# "waxed" plums???



## Rocknrandyc (Oct 16, 2008)

I bought some black plums to make a batch of wine. The skins feel like they have been waxed. Since I'm not usually a "plum" guy can anyone tell me if this would adversely affect my wine or not? Does anyone know if plums are waxed for shipping?


----------



## Luc (Oct 17, 2008)

Nature puts a coating of wax on plums.

I described that in my web-log last year:
http://wijnmaker.blogspot.com/2007/07/soms-lopen-de-dingen-in-het-leven.html

This is not done by humans but a process from nature.

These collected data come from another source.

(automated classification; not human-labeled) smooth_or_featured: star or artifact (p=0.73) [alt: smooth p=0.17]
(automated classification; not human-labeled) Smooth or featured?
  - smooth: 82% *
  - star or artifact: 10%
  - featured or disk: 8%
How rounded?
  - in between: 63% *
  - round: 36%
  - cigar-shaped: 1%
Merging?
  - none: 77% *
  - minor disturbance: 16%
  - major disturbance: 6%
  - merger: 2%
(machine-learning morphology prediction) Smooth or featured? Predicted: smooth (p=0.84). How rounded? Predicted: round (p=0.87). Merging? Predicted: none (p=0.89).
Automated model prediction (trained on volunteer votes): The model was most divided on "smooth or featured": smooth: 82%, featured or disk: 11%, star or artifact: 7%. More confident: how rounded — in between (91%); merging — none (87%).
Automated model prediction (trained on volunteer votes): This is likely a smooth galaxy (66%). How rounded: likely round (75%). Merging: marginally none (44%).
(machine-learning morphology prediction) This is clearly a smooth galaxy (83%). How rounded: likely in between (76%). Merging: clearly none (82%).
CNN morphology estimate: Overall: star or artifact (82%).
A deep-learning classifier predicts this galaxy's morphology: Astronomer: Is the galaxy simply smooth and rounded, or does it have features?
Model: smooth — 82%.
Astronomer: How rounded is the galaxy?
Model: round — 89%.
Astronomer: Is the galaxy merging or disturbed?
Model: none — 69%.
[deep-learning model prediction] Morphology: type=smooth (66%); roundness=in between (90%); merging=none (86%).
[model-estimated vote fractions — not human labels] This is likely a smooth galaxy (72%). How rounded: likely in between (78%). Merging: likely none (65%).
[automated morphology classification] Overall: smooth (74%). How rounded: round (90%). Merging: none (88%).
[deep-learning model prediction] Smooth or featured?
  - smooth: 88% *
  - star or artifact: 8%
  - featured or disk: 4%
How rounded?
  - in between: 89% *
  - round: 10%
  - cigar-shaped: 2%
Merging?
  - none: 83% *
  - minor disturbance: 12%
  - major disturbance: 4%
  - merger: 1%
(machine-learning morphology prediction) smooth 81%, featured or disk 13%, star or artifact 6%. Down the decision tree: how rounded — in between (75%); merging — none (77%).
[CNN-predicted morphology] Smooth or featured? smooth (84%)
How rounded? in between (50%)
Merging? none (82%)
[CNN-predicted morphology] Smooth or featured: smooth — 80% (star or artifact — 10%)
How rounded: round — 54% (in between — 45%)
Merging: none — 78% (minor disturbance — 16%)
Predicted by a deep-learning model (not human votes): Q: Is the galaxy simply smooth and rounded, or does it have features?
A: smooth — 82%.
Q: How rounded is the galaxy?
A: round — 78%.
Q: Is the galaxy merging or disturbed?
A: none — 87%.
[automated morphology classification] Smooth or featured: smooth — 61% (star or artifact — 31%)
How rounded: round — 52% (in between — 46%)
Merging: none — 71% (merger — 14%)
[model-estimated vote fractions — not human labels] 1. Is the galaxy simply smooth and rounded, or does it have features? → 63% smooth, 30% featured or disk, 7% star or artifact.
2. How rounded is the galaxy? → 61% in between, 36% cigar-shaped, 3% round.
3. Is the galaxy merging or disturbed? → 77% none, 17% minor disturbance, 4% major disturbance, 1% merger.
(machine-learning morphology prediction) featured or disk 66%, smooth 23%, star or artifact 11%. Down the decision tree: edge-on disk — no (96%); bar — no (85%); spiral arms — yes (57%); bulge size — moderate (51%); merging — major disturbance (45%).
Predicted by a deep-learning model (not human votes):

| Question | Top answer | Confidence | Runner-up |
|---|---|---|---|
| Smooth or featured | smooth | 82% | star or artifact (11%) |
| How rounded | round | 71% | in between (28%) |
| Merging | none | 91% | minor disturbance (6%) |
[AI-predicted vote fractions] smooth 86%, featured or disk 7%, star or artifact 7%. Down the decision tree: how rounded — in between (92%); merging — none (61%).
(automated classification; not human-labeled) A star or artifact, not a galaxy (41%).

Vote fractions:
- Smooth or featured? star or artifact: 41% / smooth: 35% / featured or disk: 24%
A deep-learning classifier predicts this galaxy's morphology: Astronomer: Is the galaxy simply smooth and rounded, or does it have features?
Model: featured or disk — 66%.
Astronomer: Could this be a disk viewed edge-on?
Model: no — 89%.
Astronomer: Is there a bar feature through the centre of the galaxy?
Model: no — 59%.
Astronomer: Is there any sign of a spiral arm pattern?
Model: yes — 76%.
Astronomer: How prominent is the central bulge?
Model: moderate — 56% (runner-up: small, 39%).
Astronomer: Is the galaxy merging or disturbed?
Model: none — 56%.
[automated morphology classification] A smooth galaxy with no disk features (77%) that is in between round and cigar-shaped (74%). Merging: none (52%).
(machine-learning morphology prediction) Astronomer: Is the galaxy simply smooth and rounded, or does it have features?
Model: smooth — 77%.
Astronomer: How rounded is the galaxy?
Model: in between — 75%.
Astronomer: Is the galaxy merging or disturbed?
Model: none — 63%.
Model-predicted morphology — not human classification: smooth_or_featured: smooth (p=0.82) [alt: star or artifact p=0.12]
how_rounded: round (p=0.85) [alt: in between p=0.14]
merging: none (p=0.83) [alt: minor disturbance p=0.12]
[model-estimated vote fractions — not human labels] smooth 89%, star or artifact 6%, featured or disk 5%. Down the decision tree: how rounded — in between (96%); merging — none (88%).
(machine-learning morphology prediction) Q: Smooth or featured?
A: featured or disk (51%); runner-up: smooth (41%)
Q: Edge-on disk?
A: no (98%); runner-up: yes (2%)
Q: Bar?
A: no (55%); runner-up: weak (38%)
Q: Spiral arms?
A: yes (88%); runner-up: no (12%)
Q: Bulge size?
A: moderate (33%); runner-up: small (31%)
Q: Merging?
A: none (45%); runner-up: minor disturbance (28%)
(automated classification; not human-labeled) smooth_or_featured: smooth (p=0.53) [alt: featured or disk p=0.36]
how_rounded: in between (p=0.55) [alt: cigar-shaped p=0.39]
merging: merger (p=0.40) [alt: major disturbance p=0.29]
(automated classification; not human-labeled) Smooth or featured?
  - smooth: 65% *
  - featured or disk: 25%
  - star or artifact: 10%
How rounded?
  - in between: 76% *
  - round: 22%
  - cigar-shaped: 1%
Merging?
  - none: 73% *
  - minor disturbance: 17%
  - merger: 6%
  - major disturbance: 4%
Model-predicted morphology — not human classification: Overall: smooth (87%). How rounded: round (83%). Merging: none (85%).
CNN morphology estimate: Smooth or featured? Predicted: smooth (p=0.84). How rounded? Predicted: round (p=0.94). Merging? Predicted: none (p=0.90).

This wax coating however will prevent your wine
from clearing in the end.

So before processing the plums give them a bath
in soda ash (household soda) then rise them in plain water.

If you wash them in hot water with soda most color will come
off and you will end up with a blush wine.
Rinsing them in hand-warm water with soda, the wax will come off but it will leave most color intact and you will get therefore a much darker wine.

Luc


----------



## winemanden (Nov 1, 2009)

You're right Luc. An old boy at our wine club made nothing else except Plum wine and he could never get it properly clear. I showed him a tip in Gerry Fowles (Gervin) magazine similar to yours to wash them in water with a spot of washing up liquid then rinse them well. He tried it with his next batch and was like a dog with two tails when he managed to get it to clear.
Regards, Winemanden.


----------